** ENTRIES PROVIDED follows **

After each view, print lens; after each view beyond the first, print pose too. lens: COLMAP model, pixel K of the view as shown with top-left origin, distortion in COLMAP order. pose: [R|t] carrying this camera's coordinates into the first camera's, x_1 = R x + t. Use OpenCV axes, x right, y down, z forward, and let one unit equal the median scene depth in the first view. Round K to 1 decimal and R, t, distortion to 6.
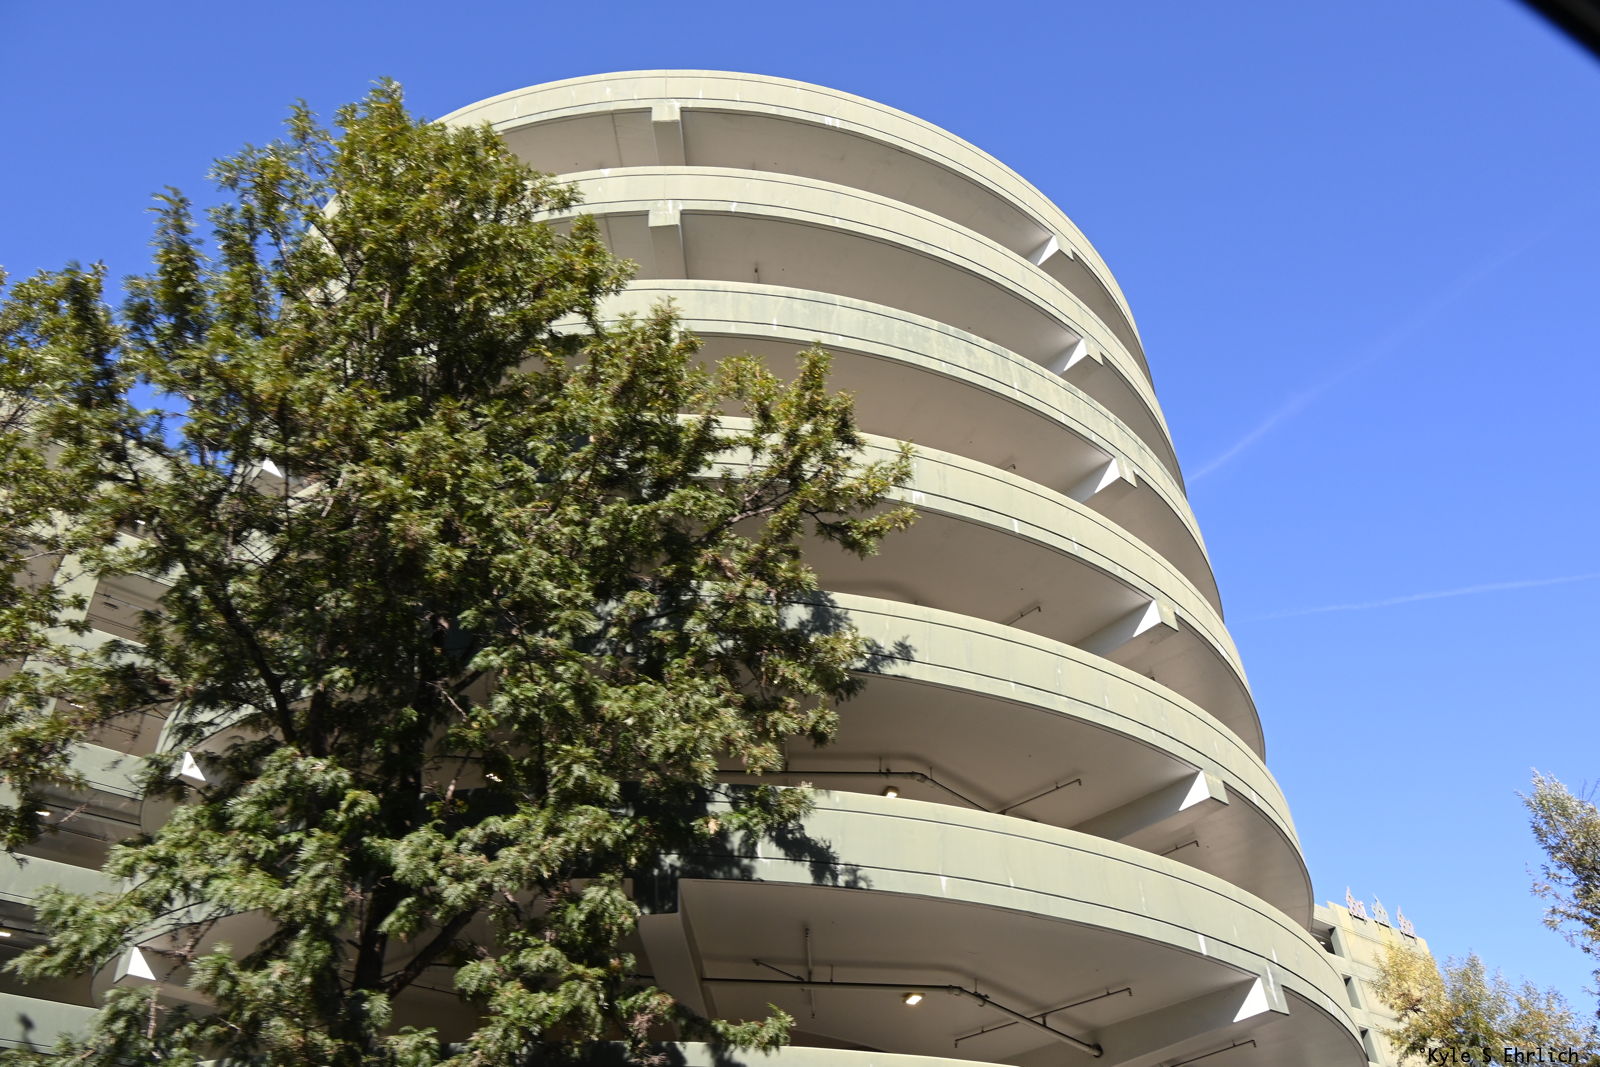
lens RADIAL K [[1216.1, 0, 800.0], [0, 1216.1, 533.5], [0, 0, 1]] dist [0.014322, -0.012071]
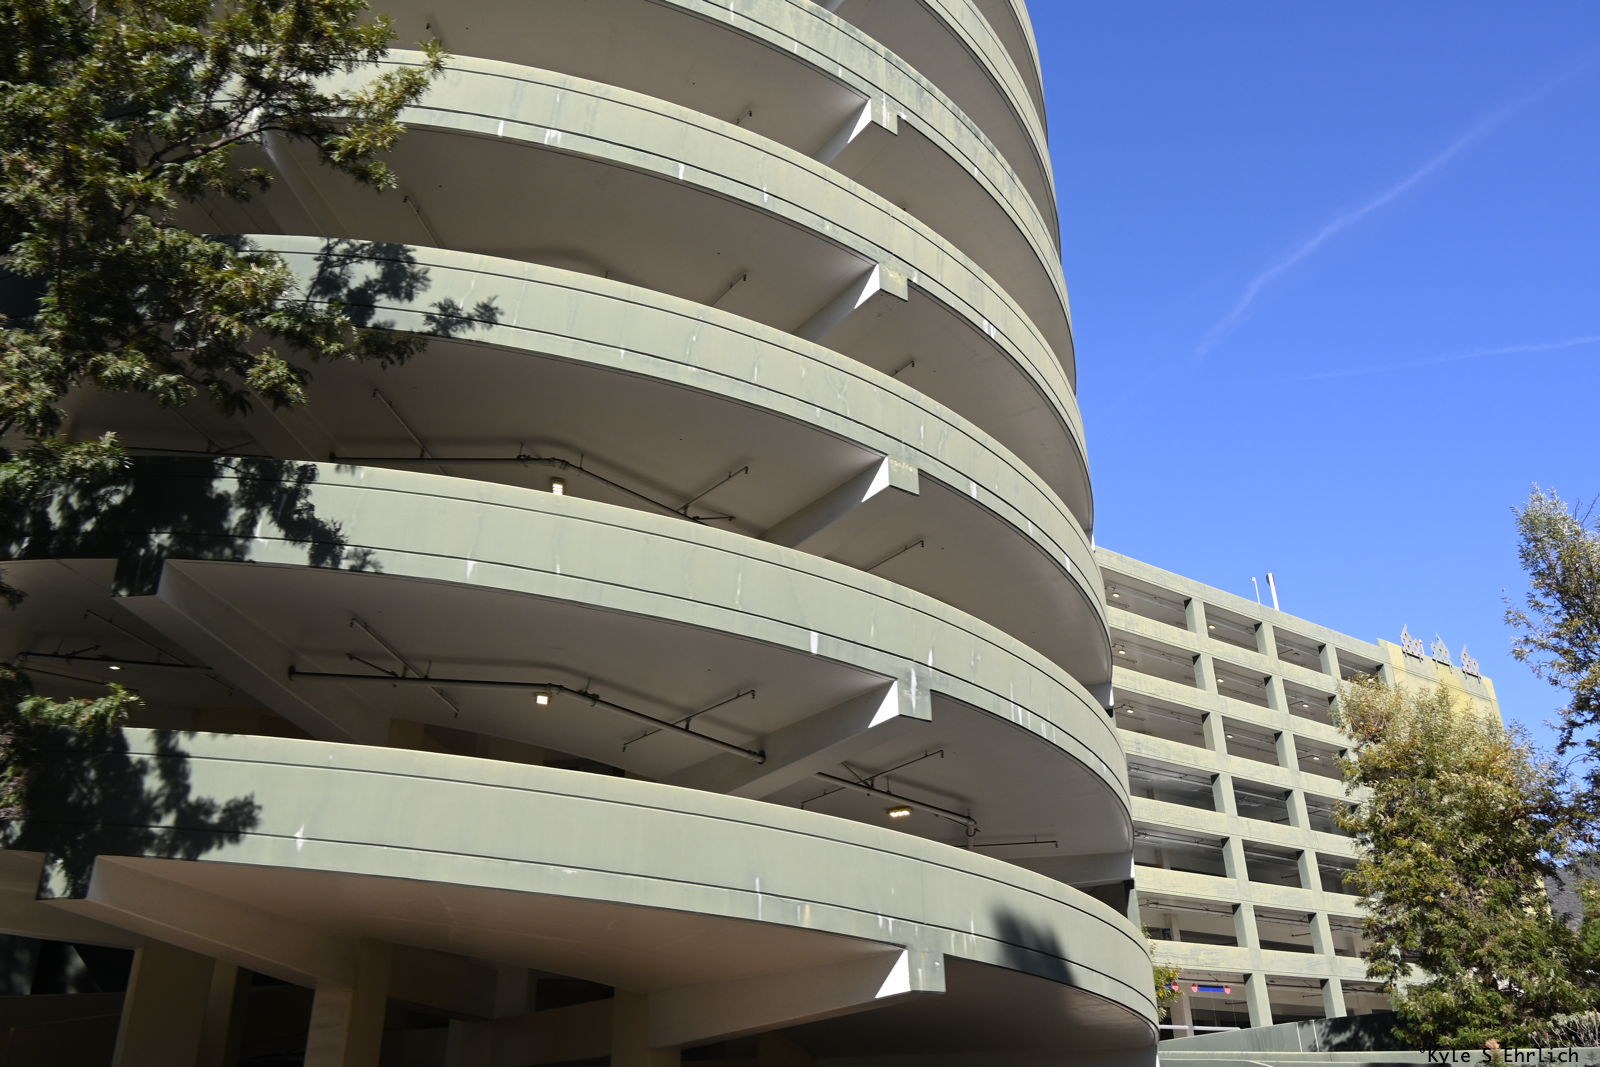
lens RADIAL K [[1216.1, 0, 800.0], [0, 1216.1, 533.5], [0, 0, 1]] dist [0.014322, -0.012071]
pose [[0.993473, 0.004040, -0.113998, 0.404637], [0.019336, 0.978945, 0.203207, 0.078770], [0.112419, -0.204085, 0.972477, 0.157093]]
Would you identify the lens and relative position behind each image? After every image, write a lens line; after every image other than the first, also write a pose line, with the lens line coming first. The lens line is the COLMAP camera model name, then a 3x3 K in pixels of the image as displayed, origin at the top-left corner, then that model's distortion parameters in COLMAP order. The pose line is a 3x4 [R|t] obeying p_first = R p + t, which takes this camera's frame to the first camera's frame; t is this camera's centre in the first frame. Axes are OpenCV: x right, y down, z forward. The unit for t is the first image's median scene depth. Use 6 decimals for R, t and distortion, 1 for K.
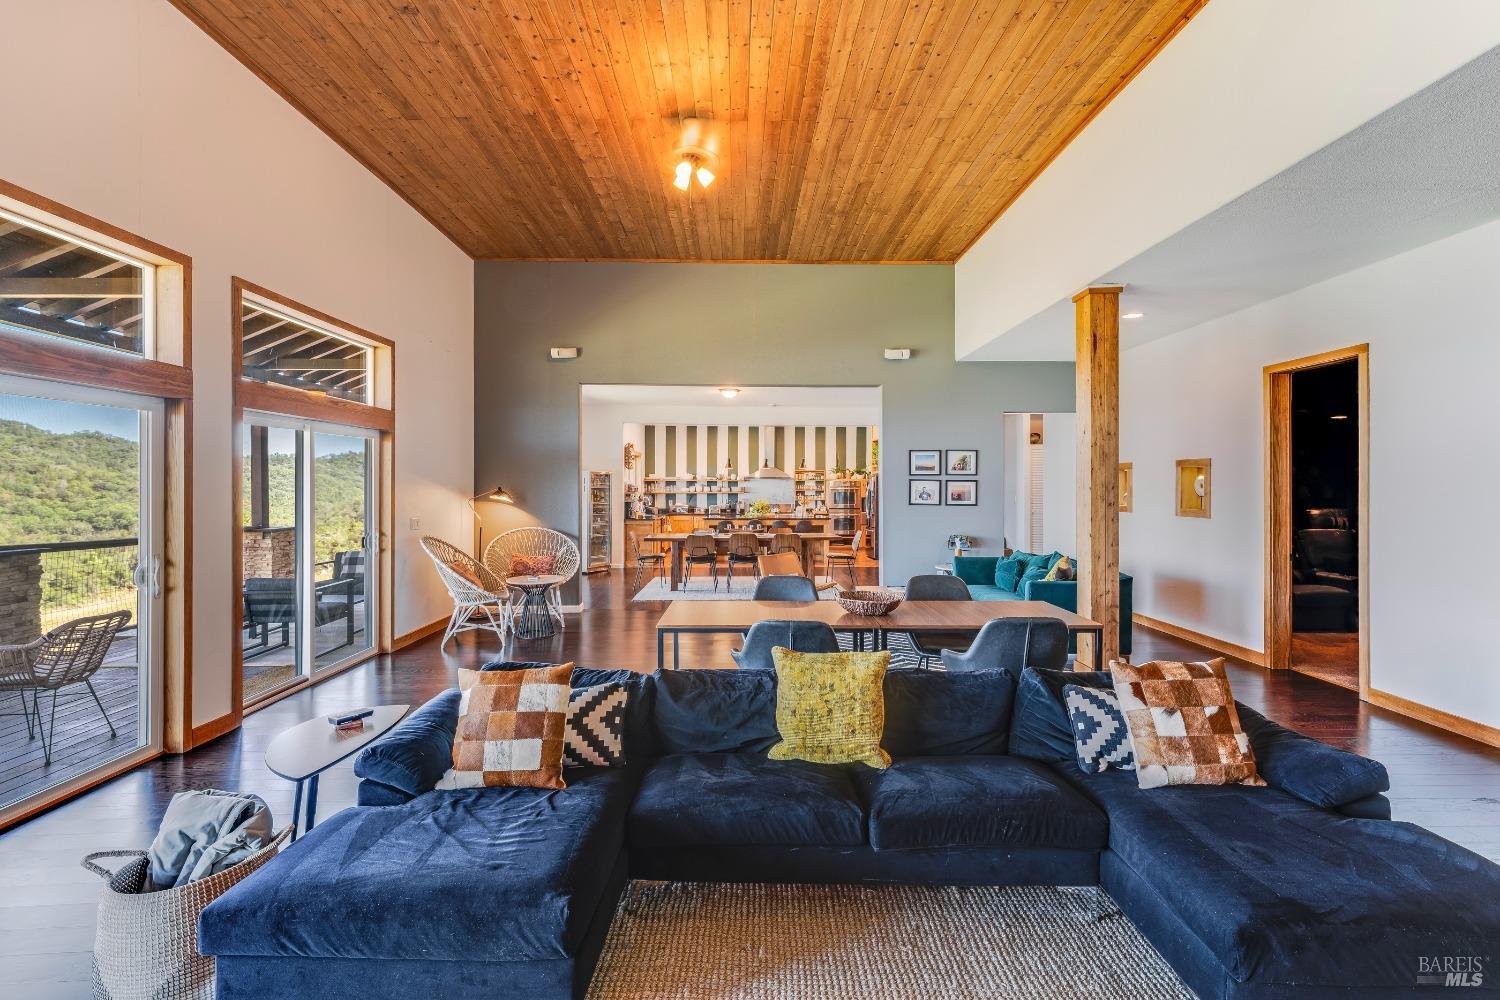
lens RADIAL K [[689.5, 0, 764.5], [0, 689.5, 493.2], [0, 0, 1]] dist [0.007649, 0.000472]
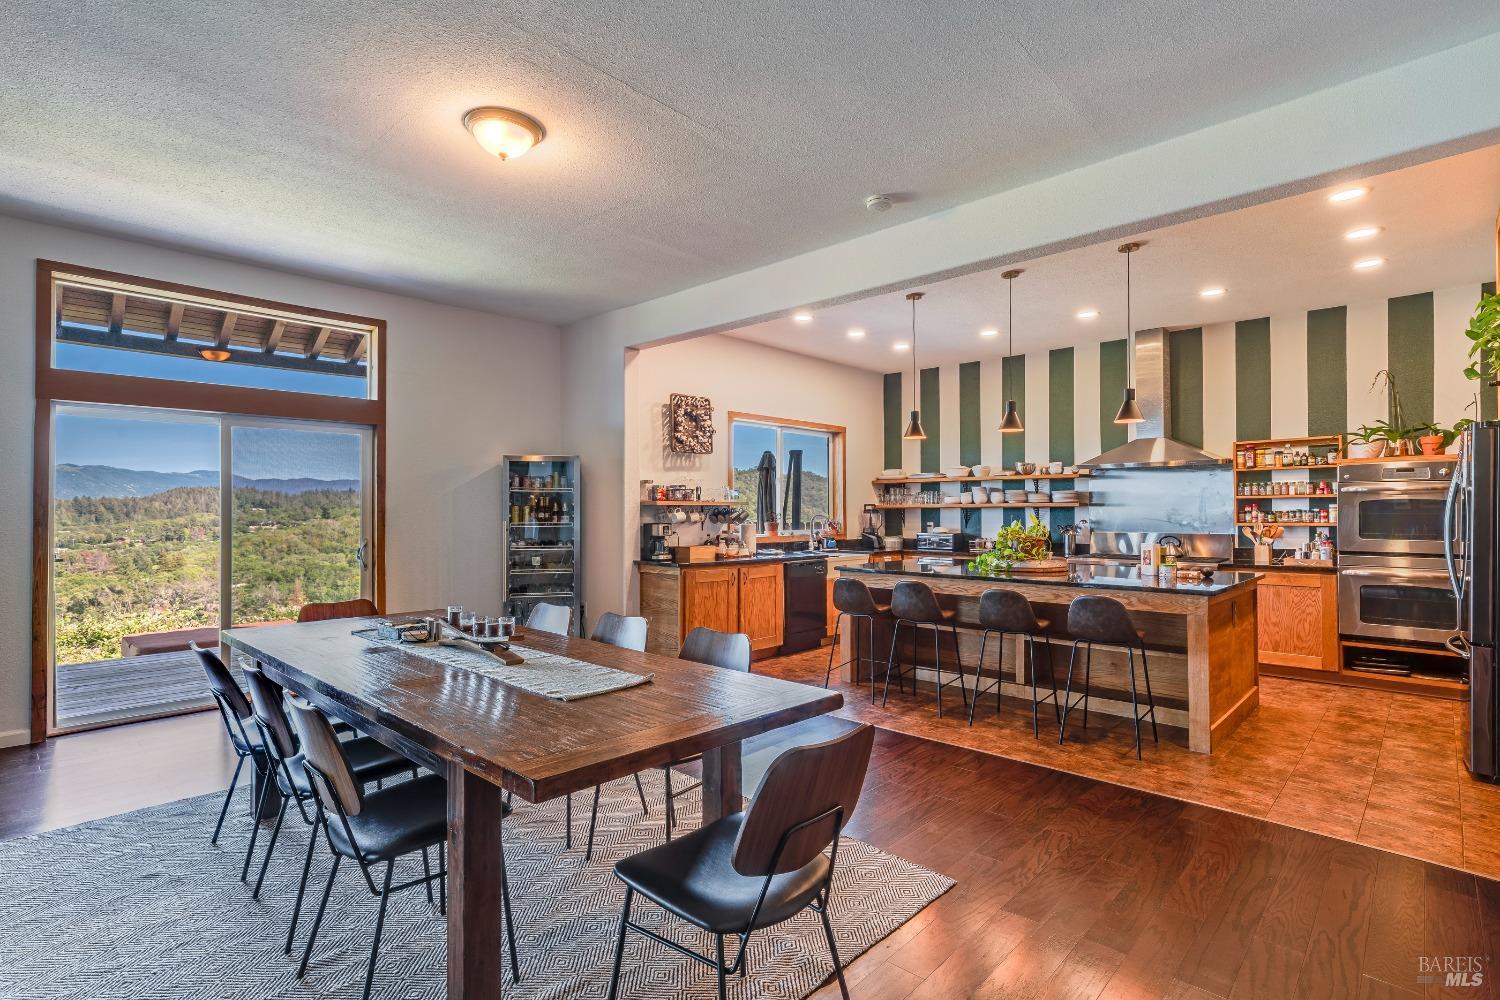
lens RADIAL K [[740.7, 0, 743.3], [0, 740.7, 502.2], [0, 0, 1]] dist [0.001884, 0.002253]
pose [[0.695049, -0.010509, -0.718885, 0.307642], [-0.002727, 0.999847, -0.017253, 0.012295], [0.718957, 0.013952, 0.694915, 1.145000]]
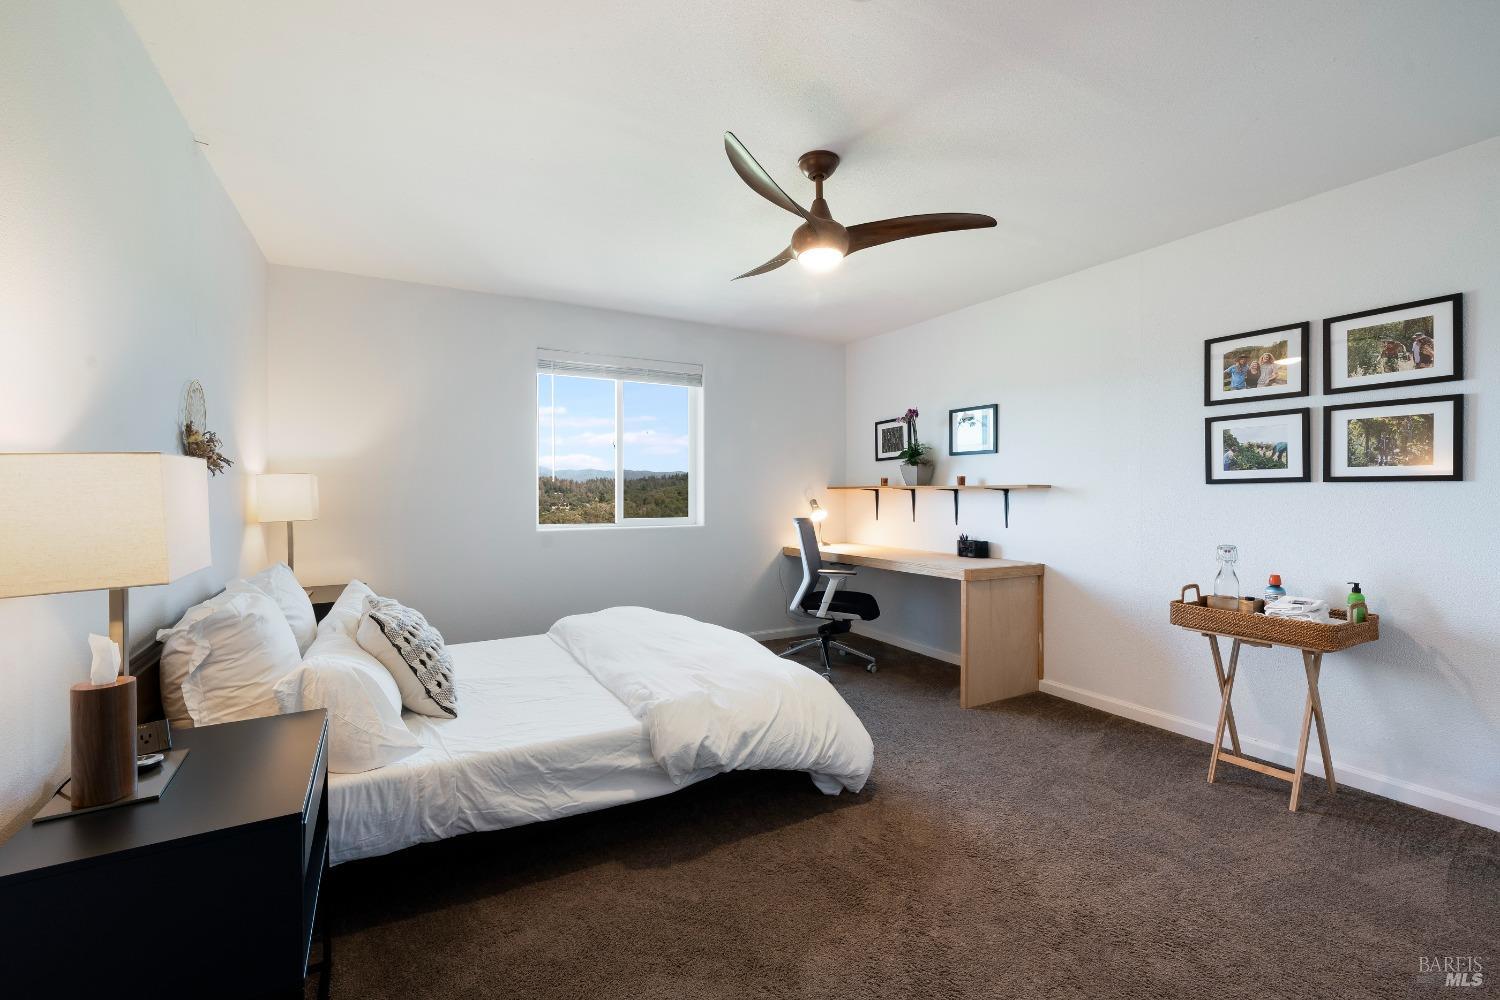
lens RADIAL K [[643.5, 0, 747.1], [0, 643.5, 494.6], [0, 0, 1]] dist [0.000622, 0.002747]
pose [[0.462455, -0.002041, -0.886641, 0.421344], [-0.007640, 0.999951, -0.006286, 0.029053], [0.886610, 0.009681, 0.462416, 0.610966]]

** End of ENTRIES PROVIDED **

-- TASK OBJECTIVE --
Once the pictures are set aside, give the rest of the material again unchanged.

-- TASK ANSWER --
After each view, print lens; after each view beyond the first, print pose too. lens: COLMAP model, pixel K of the view as shown with top-left origin, distortion in COLMAP order. pose: [R|t] carrying this camera's coordinates into the first camera's, x_1 = R x + t. Use OpenCV axes, x right, y down, z forward, and let one unit equal the median scene depth in the first view. Round K to 1 decimal and R, t, distortion to 6.
lens RADIAL K [[1216.1, 0, 800.0], [0, 1216.1, 533.5], [0, 0, 1]] dist [0.014322, -0.012071]
lens RADIAL K [[1216.1, 0, 800.0], [0, 1216.1, 533.5], [0, 0, 1]] dist [0.014322, -0.012071]
pose [[0.993473, 0.004040, -0.113998, 0.404637], [0.019336, 0.978945, 0.203207, 0.078770], [0.112419, -0.204085, 0.972477, 0.157093]]
Would you identify the lens and relative position behind each image? After every image, write a lens line; after every image other than the first, also write a pose line, with the lens line coming first. The lens line is the COLMAP camera model name, then a 3x3 K in pixels of the image as displayed, origin at the top-left corner, then that model's distortion parameters in COLMAP order. The pose line is a 3x4 [R|t] obeying p_first = R p + t, which takes this camera's frame to the first camera's frame; t is this camera's centre in the first frame. Axes are OpenCV: x right, y down, z forward. The unit for t is the first image's median scene depth. Use 6 decimals for R, t and distortion, 1 for K.
lens RADIAL K [[689.5, 0, 764.5], [0, 689.5, 493.2], [0, 0, 1]] dist [0.007649, 0.000472]
lens RADIAL K [[740.7, 0, 743.3], [0, 740.7, 502.2], [0, 0, 1]] dist [0.001884, 0.002253]
pose [[0.695049, -0.010509, -0.718885, 0.307642], [-0.002727, 0.999847, -0.017253, 0.012295], [0.718957, 0.013952, 0.694915, 1.145000]]
lens RADIAL K [[643.5, 0, 747.1], [0, 643.5, 494.6], [0, 0, 1]] dist [0.000622, 0.002747]
pose [[0.462455, -0.002041, -0.886641, 0.421344], [-0.007640, 0.999951, -0.006286, 0.029053], [0.886610, 0.009681, 0.462416, 0.610966]]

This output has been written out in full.